Exercise description → Please copy the listing word for word, from its first line through the line containing "गुलजार ने जितनी".

### Input material

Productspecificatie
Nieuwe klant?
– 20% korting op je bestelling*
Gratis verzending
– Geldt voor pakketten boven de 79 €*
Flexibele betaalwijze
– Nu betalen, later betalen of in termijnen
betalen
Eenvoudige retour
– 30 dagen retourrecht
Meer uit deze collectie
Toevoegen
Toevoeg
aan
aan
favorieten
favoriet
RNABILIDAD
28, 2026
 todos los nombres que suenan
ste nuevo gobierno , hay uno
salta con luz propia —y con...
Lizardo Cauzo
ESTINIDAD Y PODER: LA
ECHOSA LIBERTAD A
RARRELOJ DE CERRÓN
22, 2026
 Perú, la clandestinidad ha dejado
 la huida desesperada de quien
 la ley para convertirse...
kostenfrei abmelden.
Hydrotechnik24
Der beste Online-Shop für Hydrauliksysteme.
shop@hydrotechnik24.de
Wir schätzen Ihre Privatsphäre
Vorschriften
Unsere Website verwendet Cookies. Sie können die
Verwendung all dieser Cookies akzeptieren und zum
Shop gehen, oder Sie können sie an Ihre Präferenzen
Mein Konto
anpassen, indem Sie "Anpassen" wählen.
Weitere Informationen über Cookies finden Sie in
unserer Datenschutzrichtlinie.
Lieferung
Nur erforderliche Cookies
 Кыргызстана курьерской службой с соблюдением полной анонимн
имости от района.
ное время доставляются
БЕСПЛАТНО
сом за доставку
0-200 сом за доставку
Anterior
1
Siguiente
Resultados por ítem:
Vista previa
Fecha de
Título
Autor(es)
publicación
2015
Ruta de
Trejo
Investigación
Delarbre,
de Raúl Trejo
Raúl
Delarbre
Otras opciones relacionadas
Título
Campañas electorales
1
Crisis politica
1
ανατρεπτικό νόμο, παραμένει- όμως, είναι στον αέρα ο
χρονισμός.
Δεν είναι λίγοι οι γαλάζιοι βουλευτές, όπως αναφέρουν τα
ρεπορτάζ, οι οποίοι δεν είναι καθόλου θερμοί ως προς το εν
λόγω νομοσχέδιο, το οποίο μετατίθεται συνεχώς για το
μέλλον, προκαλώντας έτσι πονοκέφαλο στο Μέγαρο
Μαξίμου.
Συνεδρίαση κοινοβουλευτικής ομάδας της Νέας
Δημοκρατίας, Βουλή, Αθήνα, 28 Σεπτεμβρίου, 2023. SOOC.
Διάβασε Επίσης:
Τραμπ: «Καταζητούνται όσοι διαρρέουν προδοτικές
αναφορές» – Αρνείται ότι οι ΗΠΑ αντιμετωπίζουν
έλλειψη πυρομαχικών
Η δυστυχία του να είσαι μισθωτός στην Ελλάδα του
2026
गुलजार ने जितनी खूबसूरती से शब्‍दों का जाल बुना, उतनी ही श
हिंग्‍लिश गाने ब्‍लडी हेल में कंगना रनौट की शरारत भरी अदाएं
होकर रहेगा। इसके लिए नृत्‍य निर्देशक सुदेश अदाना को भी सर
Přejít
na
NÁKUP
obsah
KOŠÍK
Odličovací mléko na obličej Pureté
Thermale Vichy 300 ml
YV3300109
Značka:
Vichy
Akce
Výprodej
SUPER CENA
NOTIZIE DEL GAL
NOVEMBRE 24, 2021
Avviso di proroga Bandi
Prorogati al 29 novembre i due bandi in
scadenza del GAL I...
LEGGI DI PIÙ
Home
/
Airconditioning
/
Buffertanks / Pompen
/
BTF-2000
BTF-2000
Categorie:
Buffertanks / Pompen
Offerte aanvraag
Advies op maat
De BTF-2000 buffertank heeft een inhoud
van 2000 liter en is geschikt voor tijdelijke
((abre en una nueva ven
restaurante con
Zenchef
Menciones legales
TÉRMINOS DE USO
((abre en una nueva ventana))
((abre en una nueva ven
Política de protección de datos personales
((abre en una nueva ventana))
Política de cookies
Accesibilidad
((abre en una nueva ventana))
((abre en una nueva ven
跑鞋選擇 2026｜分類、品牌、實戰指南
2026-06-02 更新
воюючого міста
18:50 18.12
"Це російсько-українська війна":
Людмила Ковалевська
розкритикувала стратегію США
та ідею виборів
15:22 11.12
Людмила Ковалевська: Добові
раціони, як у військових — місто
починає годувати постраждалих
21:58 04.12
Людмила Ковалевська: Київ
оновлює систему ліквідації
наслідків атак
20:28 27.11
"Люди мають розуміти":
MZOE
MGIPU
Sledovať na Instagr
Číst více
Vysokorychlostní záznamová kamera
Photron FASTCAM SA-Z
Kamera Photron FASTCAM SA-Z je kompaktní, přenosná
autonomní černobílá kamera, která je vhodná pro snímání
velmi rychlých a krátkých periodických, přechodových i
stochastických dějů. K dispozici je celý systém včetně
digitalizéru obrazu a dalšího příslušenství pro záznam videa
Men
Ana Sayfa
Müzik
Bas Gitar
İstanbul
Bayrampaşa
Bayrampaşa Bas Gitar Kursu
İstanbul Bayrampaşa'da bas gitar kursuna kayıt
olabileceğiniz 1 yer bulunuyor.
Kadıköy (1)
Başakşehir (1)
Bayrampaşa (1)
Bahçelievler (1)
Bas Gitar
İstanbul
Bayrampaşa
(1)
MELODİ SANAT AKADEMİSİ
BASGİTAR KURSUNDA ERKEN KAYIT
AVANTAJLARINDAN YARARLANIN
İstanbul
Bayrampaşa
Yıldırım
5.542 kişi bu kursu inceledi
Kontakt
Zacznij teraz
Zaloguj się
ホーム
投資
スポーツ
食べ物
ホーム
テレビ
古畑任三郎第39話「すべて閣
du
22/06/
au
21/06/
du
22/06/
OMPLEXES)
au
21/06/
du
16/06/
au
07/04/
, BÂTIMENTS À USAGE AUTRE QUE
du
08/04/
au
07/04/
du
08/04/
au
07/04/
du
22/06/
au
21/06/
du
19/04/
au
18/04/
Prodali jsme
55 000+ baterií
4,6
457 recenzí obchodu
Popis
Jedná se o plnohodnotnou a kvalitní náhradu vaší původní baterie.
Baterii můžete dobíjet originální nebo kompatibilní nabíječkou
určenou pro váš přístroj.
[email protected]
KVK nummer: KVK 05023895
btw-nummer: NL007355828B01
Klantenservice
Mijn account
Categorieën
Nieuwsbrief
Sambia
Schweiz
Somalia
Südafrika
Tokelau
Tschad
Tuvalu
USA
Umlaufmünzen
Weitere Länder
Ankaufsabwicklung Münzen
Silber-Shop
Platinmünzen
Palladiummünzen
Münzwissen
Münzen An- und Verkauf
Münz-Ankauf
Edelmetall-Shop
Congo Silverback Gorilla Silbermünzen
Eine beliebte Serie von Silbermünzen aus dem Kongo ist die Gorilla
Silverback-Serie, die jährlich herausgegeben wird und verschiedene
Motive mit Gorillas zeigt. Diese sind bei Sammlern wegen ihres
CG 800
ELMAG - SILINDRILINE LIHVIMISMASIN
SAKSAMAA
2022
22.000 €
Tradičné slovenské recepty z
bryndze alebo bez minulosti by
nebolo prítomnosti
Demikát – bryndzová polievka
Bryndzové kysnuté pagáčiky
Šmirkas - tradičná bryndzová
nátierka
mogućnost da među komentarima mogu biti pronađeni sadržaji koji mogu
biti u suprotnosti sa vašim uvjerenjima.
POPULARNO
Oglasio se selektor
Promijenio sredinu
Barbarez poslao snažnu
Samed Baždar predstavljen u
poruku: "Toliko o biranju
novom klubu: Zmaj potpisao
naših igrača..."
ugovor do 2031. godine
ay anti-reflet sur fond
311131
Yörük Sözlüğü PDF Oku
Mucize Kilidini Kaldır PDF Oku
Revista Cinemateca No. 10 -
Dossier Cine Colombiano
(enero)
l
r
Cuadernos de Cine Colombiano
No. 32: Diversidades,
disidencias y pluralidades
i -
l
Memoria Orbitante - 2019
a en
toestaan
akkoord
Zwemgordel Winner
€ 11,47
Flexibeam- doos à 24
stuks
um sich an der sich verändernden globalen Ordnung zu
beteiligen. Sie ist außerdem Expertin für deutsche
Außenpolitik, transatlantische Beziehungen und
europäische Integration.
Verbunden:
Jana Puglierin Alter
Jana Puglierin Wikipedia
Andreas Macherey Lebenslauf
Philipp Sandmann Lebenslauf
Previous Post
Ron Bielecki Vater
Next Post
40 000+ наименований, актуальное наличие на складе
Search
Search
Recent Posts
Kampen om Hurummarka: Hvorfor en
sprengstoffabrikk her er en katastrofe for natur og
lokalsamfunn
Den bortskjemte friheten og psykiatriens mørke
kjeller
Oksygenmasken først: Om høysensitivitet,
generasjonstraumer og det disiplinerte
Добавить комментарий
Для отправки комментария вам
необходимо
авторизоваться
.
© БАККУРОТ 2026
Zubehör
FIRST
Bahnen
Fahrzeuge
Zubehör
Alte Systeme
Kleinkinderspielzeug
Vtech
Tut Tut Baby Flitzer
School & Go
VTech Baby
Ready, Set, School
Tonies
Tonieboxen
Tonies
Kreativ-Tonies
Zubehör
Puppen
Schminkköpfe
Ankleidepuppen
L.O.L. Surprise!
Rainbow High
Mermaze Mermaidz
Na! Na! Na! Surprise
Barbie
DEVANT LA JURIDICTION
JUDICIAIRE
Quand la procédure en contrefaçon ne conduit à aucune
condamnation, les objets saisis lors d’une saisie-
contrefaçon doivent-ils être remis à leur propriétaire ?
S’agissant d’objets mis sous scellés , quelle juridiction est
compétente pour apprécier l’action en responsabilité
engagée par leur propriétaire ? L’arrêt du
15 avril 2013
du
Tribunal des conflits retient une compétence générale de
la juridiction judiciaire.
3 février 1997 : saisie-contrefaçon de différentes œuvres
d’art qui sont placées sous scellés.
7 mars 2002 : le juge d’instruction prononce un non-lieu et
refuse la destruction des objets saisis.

######

Finished exercise →
Productspecificatie
Nieuwe klant?
– 20% korting op je bestelling*
Gratis verzending
– Geldt voor pakketten boven de 79 €*
Flexibele betaalwijze
– Nu betalen, later betalen of in termijnen
betalen
Eenvoudige retour
– 30 dagen retourrecht
Meer uit deze collectie
Toevoegen
Toevoeg
aan
aan
favorieten
favoriet
RNABILIDAD
28, 2026
 todos los nombres que suenan
ste nuevo gobierno , hay uno
salta con luz propia —y con...
Lizardo Cauzo
ESTINIDAD Y PODER: LA
ECHOSA LIBERTAD A
RARRELOJ DE CERRÓN
22, 2026
 Perú, la clandestinidad ha dejado
 la huida desesperada de quien
 la ley para convertirse...
kostenfrei abmelden.
Hydrotechnik24
Der beste Online-Shop für Hydrauliksysteme.
shop@hydrotechnik24.de
Wir schätzen Ihre Privatsphäre
Vorschriften
Unsere Website verwendet Cookies. Sie können die
Verwendung all dieser Cookies akzeptieren und zum
Shop gehen, oder Sie können sie an Ihre Präferenzen
Mein Konto
anpassen, indem Sie "Anpassen" wählen.
Weitere Informationen über Cookies finden Sie in
unserer Datenschutzrichtlinie.
Lieferung
Nur erforderliche Cookies
 Кыргызстана курьерской службой с соблюдением полной анонимн
имости от района.
ное время доставляются
БЕСПЛАТНО
сом за доставку
0-200 сом за доставку
Anterior
1
Siguiente
Resultados por ítem:
Vista previa
Fecha de
Título
Autor(es)
publicación
2015
Ruta de
Trejo
Investigación
Delarbre,
de Raúl Trejo
Raúl
Delarbre
Otras opciones relacionadas
Título
Campañas electorales
1
Crisis politica
1
ανατρεπτικό νόμο, παραμένει- όμως, είναι στον αέρα ο
χρονισμός.
Δεν είναι λίγοι οι γαλάζιοι βουλευτές, όπως αναφέρουν τα
ρεπορτάζ, οι οποίοι δεν είναι καθόλου θερμοί ως προς το εν
λόγω νομοσχέδιο, το οποίο μετατίθεται συνεχώς για το
μέλλον, προκαλώντας έτσι πονοκέφαλο στο Μέγαρο
Μαξίμου.
Συνεδρίαση κοινοβουλευτικής ομάδας της Νέας
Δημοκρατίας, Βουλή, Αθήνα, 28 Σεπτεμβρίου, 2023. SOOC.
Διάβασε Επίσης:
Τραμπ: «Καταζητούνται όσοι διαρρέουν προδοτικές
αναφορές» – Αρνείται ότι οι ΗΠΑ αντιμετωπίζουν
έλλειψη πυρομαχικών
Η δυστυχία του να είσαι μισθωτός στην Ελλάδα του
2026
गुलजार ने जितनी खूबसूरती से शब्‍दों का जाल बुना, उतनी ही श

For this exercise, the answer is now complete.